Treatment options for patients with renal cell carcinoma (RCC) have expanded, especially with the development of immunotherapy. Despite this increase in therapeutic agents, there continues to be significant research interest developing new treatments as well as vaccines, as approximately one-third of patients with localized RCC will eventually develop metastatic disease despite surgical resection of the primary tumor.1
Vaccine development has been challenging based on multiple factors: optimizing target antigens, ineffective adjuvant therapies, drug delivery failures, and complex pathophysiology that has yet to be fully elucidated.2 RCC vaccines are predominantly being developed using autologous tumor cells, dendritic cells (DCs), genetically modified tumor cells, and peptides.3
One unique target within RCC is carbonic-anhydrase IX (CA IX) which is a hypoxia-inducible tumor antigen found on the cell surface membrane.1,2 CA IX is predominantly expressed in RCC cells and not in normal kidney tissue, as well as limited organ system distribution outside of the kidneys (stomach, pancreaticobiliary system, and proximal bowel)4,5.
As previously noted, the pathogenesis of RCC is complex, however 1 pathway includes inactivation of the von Hippel-Lindau (VHL) gene, resulting in impaired VHL protein (pVHL).1 This subsequently leads to an upregulation and accumulation of hypoxia-inducible factors (HIFs).

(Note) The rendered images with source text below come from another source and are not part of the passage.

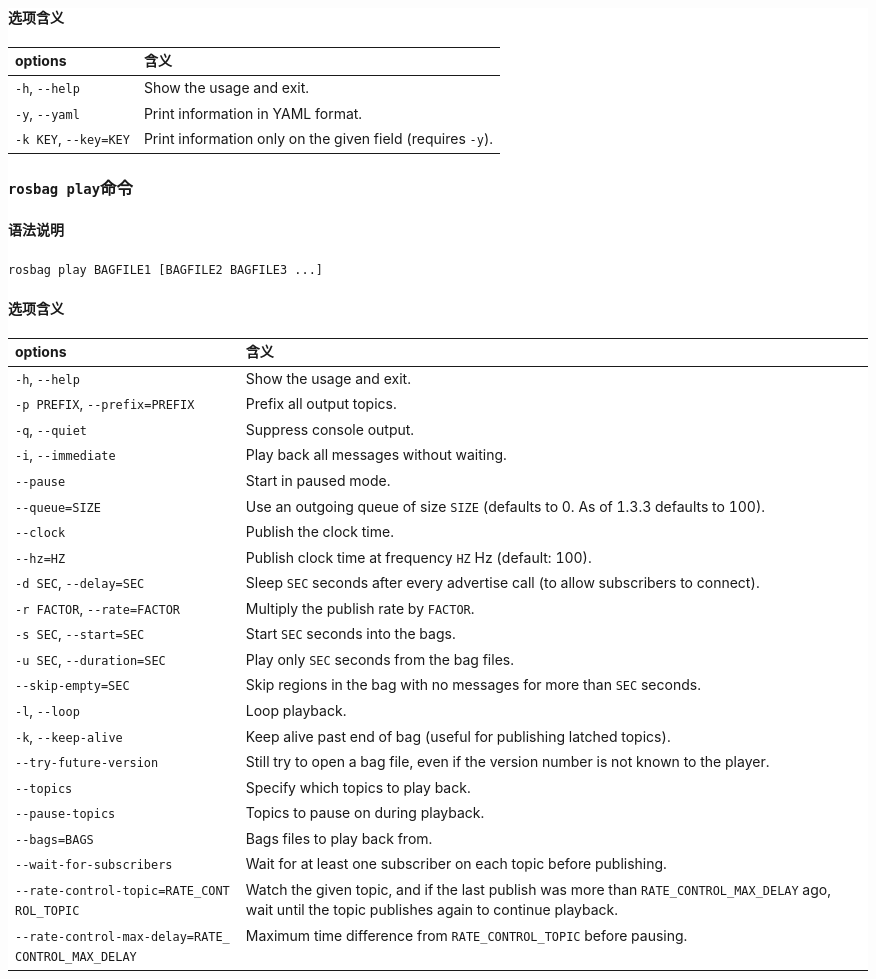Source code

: #### 选项含义

| options | 含义 |
| :------ | :------|
| `-h`, `--help` | Show the usage and exit. |
| `-y`, `--yaml` | Print information in YAML format. |
| `-k KEY`, `--key=KEY` | Print information only on the given field (requires `-y`). |

### `rosbag play`命令

#### 语法说明

```shell
rosbag play BAGFILE1 [BAGFILE2 BAGFILE3 ...]
```

#### 选项含义

| options | 含义 |
| :------ | :------|
| `-h`, `--help` | Show the usage and exit. |
| `-p PREFIX`, `--prefix=PREFIX` | Prefix all output topics. |
| `-q`, `--quiet` | Suppress console output. |
| `-i`, `--immediate` | Play back all messages without waiting. |
| `--pause` | Start in paused mode. |
| `--queue=SIZE` | Use an outgoing queue of size `SIZE` (defaults to 0. As of 1.3.3 defaults to 100). |
| `--clock` | Publish the clock time. |
| `--hz=HZ` | Publish clock time at frequency `HZ` Hz (default: 100). |
| `-d SEC`, `--delay=SEC` | Sleep `SEC` seconds after every advertise call (to allow subscribers to connect). |
| `-r FACTOR`, `--rate=FACTOR` | Multiply the publish rate by `FACTOR`. |
| `-s SEC`, `--start=SEC` | Start `SEC` seconds into the bags. |
| `-u SEC`, `--duration=SEC` | Play only `SEC` seconds from the bag files. |
| `--skip-empty=SEC` | Skip regions in the bag with no messages for more than `SEC` seconds. |
| `-l`, `--loop` | Loop playback. |
| `-k`, `--keep-alive` | Keep alive past end of bag (useful for publishing latched topics). |
| `--try-future-version` | Still try to open a bag file, even if the version number is not known to the player. |
| `--topics` | Specify which topics to play back. |
| `--pause-topics` | Topics to pause on during playback. |
| `--bags=BAGS` | Bags files to play back from. |
| `--wait-for-subscribers` | Wait for at least one subscriber on each topic before publishing. |
| `--rate-control-topic=RATE_CONTROL_TOPIC` | Watch the given topic, and if the last publish was more than `RATE_CONTROL_MAX_DELAY` ago, wait until the topic publishes again to continue playback. |
| `--rate-control-max-delay=RATE_CONTROL_MAX_DELAY` | Maximum time difference from `RATE_CONTROL_TOPIC` before pausing. |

The imbalance between defective pVHL and increased HIF levels further induce HIF-regulated proteins including platelet-derived growth factor (PDGF), vascular endothelial growth factor (VEGF), and CA IX.1 All of these HIF-regulated proteins lead to increased angiogenesis, invasion, and overall tumor growth.1
Specifically, CA IX helps regulate pH and promote tumor cell survival in hypoxic environments.2 Additionally, CA IX can be recognized by the immune system via T cells interacting with the major histocompatibility complex (MHC) class I and II.2 Therefore, its role within the tumor microenvironment (TME) is critical in the development and progression of RCC.
Based on its implication in multiple pathways within RCC including specificity, immunogenicity, and pathogenesis, there have been early studies aimed at developing a vaccine targeting CA IX.2 These studies have provided mixed results, and have yet to provide the results expected based on its overall clinical profile.
A research group led by Faiena and colleagues recently developed a DC-based vaccine targeting CA IX using immature DCs and granulocyte-macrophage (GM) colony stimulating factor (CSF) which is delivered by an adenoviral vector (Ad) (DC-AdGMCA IX).2 The authors evaluated this vaccine in an open-label phase 1 escalation study and published their findings in the Journal of Immunotherapy.